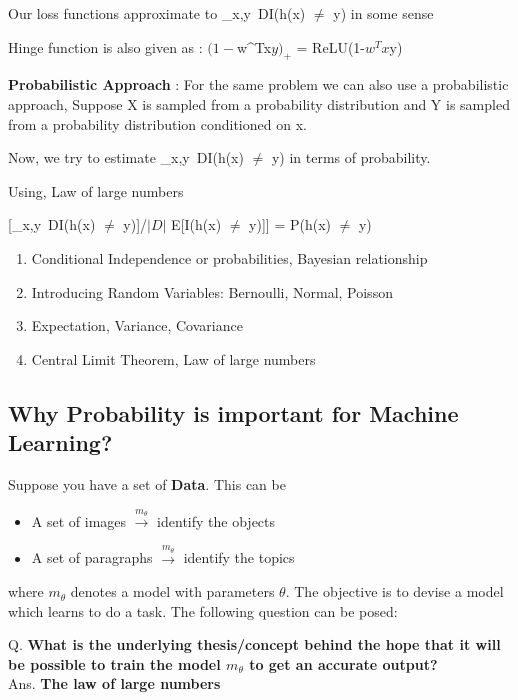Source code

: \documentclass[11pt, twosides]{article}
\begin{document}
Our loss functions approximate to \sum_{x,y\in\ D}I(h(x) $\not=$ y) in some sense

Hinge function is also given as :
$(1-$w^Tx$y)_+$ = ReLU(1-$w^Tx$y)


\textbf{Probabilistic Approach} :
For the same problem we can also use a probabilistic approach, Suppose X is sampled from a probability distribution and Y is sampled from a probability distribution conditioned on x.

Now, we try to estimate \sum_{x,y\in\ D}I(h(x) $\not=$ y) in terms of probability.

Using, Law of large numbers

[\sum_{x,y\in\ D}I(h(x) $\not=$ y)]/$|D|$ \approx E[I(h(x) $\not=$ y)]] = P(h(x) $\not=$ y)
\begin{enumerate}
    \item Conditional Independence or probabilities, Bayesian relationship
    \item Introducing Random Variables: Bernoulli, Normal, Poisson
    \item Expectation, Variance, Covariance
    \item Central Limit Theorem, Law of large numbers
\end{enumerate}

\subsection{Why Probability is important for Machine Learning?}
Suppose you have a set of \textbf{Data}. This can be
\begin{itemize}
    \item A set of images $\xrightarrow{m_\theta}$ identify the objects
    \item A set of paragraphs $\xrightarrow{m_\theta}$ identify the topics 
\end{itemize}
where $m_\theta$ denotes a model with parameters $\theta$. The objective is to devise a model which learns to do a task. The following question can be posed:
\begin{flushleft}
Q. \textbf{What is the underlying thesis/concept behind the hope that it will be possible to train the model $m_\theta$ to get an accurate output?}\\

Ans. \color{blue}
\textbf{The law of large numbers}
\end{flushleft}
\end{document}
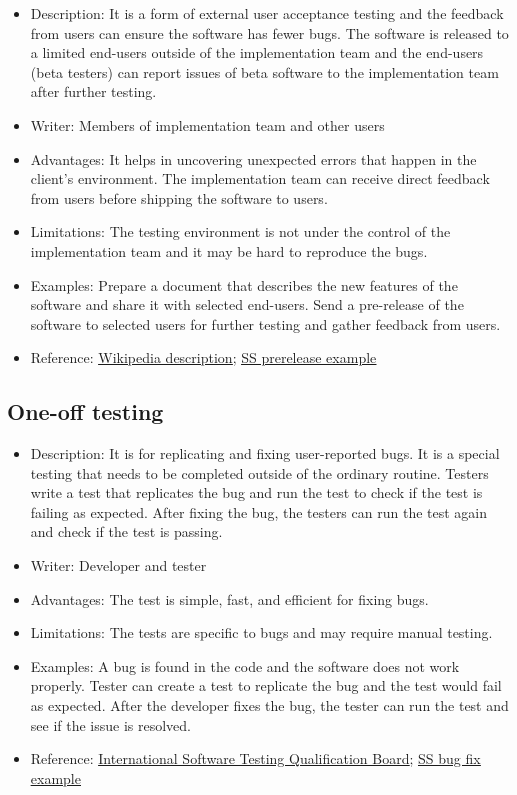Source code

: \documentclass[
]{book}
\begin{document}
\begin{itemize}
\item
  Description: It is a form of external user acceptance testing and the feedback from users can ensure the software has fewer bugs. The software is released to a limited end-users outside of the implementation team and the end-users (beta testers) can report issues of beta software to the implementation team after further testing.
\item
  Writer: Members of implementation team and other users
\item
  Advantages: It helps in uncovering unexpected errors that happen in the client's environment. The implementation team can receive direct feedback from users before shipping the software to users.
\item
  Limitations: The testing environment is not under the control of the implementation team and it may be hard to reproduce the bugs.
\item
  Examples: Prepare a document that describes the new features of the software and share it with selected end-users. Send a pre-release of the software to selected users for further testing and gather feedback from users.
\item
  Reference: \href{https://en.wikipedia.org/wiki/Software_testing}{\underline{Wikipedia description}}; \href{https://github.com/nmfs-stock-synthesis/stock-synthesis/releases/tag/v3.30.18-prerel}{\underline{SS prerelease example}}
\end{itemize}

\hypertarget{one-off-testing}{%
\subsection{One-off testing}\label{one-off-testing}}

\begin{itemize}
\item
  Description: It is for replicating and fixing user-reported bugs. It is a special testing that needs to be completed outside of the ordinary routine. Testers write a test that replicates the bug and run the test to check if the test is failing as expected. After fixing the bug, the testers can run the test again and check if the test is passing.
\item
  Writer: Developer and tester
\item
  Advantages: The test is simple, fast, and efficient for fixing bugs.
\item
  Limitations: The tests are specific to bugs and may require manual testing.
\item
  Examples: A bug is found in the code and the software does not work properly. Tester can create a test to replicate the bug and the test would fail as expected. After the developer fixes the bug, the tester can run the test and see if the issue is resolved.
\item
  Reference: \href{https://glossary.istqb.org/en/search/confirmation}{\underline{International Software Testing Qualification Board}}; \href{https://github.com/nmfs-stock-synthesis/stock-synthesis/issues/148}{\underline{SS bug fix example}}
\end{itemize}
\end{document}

• • • •

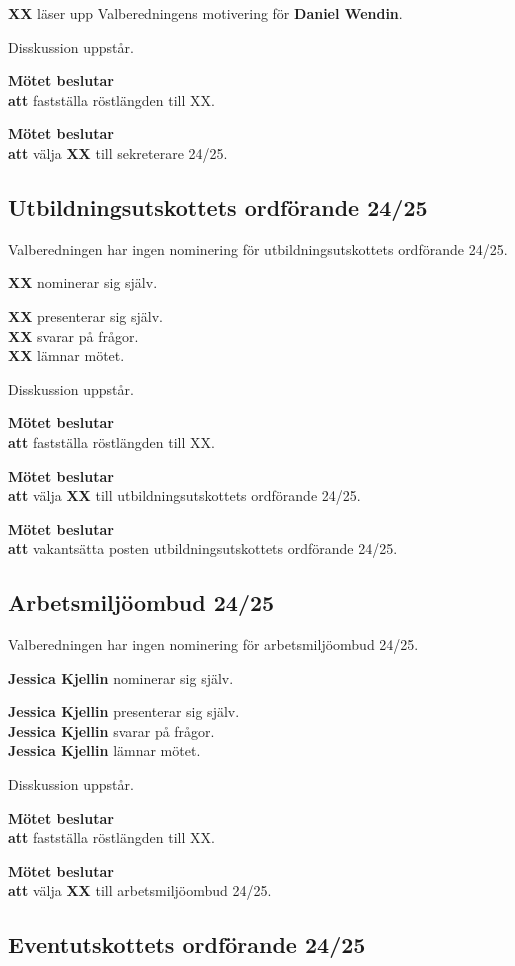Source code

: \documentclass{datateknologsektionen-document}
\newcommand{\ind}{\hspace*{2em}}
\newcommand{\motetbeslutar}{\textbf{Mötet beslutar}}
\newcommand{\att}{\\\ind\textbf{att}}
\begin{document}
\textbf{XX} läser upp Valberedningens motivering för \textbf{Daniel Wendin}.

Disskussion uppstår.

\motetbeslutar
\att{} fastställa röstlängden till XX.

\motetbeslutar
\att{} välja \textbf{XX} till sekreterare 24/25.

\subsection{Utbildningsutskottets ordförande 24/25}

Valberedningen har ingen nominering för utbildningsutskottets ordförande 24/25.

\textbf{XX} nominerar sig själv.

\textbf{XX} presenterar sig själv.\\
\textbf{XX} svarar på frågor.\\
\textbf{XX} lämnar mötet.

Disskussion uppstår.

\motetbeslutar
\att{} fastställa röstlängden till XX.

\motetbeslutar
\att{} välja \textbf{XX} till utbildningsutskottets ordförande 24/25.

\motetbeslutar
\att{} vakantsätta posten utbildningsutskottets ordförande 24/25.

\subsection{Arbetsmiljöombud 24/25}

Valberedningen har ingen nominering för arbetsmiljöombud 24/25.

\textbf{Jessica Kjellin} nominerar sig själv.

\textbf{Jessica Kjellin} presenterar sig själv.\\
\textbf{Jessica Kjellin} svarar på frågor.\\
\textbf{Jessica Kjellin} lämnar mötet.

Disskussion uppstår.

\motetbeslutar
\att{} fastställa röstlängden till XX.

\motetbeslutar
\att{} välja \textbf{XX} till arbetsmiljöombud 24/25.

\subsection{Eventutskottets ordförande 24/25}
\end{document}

• • • •

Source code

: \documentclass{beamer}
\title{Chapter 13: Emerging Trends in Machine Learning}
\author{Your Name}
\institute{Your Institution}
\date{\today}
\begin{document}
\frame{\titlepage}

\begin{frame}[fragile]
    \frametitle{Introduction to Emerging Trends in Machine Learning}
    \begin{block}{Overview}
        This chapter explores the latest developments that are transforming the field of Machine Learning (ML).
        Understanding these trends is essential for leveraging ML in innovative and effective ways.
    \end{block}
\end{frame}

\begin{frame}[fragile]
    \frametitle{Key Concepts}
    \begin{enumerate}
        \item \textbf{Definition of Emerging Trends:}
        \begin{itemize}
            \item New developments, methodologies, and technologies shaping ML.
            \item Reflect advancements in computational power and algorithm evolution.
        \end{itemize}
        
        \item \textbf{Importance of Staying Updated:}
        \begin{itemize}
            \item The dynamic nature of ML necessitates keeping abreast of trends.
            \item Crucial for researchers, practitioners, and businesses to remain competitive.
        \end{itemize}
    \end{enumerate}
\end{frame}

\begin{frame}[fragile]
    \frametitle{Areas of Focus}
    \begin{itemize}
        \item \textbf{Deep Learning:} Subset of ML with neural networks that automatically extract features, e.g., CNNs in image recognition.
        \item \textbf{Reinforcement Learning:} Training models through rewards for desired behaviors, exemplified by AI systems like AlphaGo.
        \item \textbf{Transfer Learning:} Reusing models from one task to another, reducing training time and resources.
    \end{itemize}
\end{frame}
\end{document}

• • • •

In the data above, which lines lie between the line with "For the same" and the line with "Expectation, Variance, Covariance", inclusive? Print those lines exactly and nothing else.

For the same problem we can also use a probabilistic approach, Suppose X is sampled from a probability distribution and Y is sampled from a probability distribution conditioned on x.

Now, we try to estimate \sum_{x,y\in\ D}I(h(x) $\not=$ y) in terms of probability.

Using, Law of large numbers

[\sum_{x,y\in\ D}I(h(x) $\not=$ y)]/$|D|$ \approx E[I(h(x) $\not=$ y)]] = P(h(x) $\not=$ y)
\begin{enumerate}
    \item Conditional Independence or probabilities, Bayesian relationship
    \item Introducing Random Variables: Bernoulli, Normal, Poisson
    \item Expectation, Variance, Covariance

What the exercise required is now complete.